● Provided data

==============================

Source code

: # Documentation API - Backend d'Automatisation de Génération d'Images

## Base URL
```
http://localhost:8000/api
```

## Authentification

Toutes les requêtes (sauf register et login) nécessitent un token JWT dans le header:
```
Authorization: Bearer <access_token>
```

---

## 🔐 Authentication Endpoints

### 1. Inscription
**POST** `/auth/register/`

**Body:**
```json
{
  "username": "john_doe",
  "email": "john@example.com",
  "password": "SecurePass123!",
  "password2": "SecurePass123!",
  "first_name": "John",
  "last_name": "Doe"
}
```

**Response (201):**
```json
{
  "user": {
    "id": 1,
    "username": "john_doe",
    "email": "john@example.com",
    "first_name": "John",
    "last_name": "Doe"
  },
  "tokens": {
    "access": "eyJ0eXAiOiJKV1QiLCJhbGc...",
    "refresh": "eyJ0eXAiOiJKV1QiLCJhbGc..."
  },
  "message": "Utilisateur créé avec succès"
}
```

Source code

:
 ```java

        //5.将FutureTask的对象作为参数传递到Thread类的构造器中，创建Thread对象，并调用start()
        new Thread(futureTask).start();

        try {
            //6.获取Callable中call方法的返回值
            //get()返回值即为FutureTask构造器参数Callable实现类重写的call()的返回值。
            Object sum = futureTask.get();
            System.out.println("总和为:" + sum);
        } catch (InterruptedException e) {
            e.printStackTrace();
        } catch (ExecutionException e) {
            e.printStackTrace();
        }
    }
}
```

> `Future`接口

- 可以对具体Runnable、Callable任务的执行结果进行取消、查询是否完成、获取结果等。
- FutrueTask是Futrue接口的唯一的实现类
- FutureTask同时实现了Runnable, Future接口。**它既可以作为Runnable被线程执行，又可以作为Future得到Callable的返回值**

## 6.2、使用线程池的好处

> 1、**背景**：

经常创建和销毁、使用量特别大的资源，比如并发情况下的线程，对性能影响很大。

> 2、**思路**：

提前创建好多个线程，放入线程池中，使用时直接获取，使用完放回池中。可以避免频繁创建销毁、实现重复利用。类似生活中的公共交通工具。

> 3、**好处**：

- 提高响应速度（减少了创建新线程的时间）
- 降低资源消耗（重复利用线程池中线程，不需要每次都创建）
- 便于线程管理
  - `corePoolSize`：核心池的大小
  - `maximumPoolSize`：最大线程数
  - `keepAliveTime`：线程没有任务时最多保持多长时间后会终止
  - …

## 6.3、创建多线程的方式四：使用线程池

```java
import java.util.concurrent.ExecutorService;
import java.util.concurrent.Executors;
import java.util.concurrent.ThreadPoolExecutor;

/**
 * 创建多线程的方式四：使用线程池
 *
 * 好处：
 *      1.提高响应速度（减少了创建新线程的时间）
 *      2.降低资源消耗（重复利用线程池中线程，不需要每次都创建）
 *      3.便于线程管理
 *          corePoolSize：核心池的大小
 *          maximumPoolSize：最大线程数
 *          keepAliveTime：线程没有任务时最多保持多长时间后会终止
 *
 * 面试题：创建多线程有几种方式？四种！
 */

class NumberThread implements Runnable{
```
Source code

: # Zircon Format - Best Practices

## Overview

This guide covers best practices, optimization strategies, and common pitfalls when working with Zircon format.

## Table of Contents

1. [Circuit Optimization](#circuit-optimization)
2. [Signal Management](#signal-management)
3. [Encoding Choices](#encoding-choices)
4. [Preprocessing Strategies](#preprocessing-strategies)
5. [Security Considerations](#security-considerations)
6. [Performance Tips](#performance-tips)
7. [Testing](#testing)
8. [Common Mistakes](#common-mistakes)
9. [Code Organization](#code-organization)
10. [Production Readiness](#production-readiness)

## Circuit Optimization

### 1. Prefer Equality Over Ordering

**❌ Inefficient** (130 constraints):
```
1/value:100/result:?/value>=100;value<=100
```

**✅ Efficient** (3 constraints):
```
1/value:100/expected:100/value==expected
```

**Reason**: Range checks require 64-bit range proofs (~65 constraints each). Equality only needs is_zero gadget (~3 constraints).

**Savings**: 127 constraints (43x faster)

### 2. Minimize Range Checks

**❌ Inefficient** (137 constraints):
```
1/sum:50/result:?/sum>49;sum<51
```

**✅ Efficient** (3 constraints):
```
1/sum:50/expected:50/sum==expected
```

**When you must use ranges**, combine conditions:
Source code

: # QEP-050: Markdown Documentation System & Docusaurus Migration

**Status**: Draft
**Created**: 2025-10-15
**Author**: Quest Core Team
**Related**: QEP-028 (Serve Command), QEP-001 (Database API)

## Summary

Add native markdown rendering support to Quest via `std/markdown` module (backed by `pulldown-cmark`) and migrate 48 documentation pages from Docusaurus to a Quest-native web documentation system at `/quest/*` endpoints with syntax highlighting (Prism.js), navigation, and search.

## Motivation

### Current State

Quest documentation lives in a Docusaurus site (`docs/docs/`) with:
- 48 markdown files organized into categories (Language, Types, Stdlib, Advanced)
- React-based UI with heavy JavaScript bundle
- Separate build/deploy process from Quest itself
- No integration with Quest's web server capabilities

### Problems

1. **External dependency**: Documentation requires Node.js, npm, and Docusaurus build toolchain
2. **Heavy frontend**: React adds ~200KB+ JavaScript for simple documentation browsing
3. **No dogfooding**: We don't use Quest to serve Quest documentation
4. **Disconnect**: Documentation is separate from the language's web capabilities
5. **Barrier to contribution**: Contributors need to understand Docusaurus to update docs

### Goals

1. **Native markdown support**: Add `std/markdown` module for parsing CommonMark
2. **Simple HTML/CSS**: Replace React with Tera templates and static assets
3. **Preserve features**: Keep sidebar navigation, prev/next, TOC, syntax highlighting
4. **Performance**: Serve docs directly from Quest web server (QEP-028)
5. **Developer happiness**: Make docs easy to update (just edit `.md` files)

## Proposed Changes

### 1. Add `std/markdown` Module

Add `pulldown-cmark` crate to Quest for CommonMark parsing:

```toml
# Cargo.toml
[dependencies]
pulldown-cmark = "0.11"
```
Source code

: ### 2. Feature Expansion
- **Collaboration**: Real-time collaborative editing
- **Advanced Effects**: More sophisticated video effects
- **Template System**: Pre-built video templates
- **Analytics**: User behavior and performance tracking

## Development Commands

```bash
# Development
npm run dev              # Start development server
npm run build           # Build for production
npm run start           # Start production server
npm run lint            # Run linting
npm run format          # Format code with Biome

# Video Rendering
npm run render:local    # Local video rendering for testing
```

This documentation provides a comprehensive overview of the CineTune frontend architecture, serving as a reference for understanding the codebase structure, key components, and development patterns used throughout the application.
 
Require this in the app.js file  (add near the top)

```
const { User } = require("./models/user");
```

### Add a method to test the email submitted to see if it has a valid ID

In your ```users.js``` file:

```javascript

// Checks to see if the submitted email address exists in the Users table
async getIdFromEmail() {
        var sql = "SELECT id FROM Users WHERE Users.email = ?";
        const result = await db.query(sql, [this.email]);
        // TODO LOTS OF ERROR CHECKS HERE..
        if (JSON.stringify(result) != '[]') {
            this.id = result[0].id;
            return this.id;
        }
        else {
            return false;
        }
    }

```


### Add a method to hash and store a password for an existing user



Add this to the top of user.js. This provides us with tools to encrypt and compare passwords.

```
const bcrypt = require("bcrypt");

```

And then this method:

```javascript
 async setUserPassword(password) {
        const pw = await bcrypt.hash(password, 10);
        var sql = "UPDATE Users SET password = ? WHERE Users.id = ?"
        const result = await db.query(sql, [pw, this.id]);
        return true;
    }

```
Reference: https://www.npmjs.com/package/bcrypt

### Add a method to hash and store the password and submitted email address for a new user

==============================

● What to work on
Pull each line containing "重复利用线程池中线程" from the records.

● Solved exercise
- 降低资源消耗（重复利用线程池中线程，不需要每次都创建）
 *      2.降低资源消耗（重复利用线程池中线程，不需要每次都创建）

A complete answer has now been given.